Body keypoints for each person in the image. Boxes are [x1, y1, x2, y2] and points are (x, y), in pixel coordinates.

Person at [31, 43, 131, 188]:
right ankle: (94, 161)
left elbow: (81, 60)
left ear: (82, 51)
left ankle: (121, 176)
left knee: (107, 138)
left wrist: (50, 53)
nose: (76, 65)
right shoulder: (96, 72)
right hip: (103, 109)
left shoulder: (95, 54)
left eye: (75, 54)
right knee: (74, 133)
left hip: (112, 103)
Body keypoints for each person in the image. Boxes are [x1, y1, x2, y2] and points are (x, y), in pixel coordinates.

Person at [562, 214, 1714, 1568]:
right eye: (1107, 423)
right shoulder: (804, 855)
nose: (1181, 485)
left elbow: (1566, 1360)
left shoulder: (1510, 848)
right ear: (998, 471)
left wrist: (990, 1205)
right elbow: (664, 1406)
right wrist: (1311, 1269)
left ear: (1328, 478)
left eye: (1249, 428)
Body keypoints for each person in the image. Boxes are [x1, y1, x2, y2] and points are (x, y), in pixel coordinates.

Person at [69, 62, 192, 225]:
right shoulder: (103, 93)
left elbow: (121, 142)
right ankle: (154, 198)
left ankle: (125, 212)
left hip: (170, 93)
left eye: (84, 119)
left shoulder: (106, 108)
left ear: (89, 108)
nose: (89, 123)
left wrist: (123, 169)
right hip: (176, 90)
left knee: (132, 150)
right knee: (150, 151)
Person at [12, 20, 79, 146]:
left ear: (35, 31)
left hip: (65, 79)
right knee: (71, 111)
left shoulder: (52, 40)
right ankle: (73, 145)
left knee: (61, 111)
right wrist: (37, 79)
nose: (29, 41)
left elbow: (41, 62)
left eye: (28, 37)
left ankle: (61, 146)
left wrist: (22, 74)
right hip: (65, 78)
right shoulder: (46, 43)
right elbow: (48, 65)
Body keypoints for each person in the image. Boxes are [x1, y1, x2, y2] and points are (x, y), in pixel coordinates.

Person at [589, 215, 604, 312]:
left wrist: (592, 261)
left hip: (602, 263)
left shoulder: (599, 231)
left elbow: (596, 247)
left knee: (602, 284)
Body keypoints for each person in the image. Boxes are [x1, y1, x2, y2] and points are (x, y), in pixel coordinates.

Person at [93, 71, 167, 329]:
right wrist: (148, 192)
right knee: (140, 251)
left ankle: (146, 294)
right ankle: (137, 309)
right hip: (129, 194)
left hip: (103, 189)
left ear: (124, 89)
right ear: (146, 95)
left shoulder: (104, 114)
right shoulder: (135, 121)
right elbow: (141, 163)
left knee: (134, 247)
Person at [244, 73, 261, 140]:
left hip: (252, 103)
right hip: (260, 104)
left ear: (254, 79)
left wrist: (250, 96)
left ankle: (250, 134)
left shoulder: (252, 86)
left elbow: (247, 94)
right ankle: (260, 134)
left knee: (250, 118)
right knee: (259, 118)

****************

* **Assigned task**
Every record listed above needs to be written out again exactly.

* **Answer section**
Body keypoints for each person in the image. Boxes are [x1, y1, x2, y2] and points are (x, y), in pixel coordinates.

Person at [31, 43, 131, 188]:
right ankle: (94, 161)
left elbow: (81, 60)
left ear: (82, 51)
left ankle: (121, 176)
left knee: (107, 138)
left wrist: (50, 53)
nose: (76, 65)
right shoulder: (96, 72)
right hip: (103, 109)
left shoulder: (95, 54)
left eye: (75, 54)
right knee: (74, 133)
left hip: (112, 103)
Body keypoints for each person in the image. Boxes are [x1, y1, x2, y2] and points are (x, y), in pixel coordinates.

Person at [562, 214, 1714, 1568]:
right eye: (1107, 423)
right shoulder: (804, 855)
nose: (1181, 485)
left elbow: (1566, 1360)
left shoulder: (1510, 848)
right ear: (998, 471)
left wrist: (990, 1205)
right elbow: (664, 1406)
right wrist: (1311, 1269)
left ear: (1328, 478)
left eye: (1249, 428)
Body keypoints for each person in the image. Boxes are [x1, y1, x2, y2] and points are (x, y), in pixel coordinates.

Person at [69, 62, 192, 225]:
right shoulder: (103, 93)
left elbow: (121, 142)
right ankle: (154, 198)
left ankle: (125, 212)
left hip: (170, 93)
left eye: (84, 119)
left shoulder: (106, 108)
left ear: (89, 108)
nose: (89, 123)
left wrist: (123, 169)
right hip: (176, 90)
left knee: (132, 150)
right knee: (150, 151)
Person at [12, 20, 79, 146]:
left ear: (35, 31)
left hip: (65, 79)
right knee: (71, 111)
left shoulder: (52, 40)
right ankle: (73, 145)
left knee: (61, 111)
right wrist: (37, 79)
nose: (29, 41)
left elbow: (41, 62)
left eye: (28, 37)
left ankle: (61, 146)
left wrist: (22, 74)
right hip: (65, 78)
right shoulder: (46, 43)
right elbow: (48, 65)
Body keypoints for each person in the image. Boxes are [x1, y1, x2, y2] and points are (x, y), in pixel coordinates.

Person at [589, 215, 604, 312]:
left wrist: (592, 261)
left hip: (602, 263)
left shoulder: (599, 231)
left elbow: (596, 247)
left knee: (602, 284)
Body keypoints for each person in the image. Boxes are [x1, y1, x2, y2] and points are (x, y), in pixel coordinates.

Person at [93, 71, 167, 329]:
right wrist: (148, 192)
right knee: (140, 251)
left ankle: (146, 294)
right ankle: (137, 309)
right hip: (129, 194)
left hip: (103, 189)
left ear: (124, 89)
right ear: (146, 95)
left shoulder: (104, 114)
right shoulder: (135, 121)
right elbow: (141, 163)
left knee: (134, 247)
Person at [244, 73, 261, 140]:
left hip: (252, 103)
right hip: (260, 104)
left ear: (254, 79)
left wrist: (250, 96)
left ankle: (250, 134)
left shoulder: (252, 86)
left elbow: (247, 94)
right ankle: (260, 134)
left knee: (250, 118)
right knee: (259, 118)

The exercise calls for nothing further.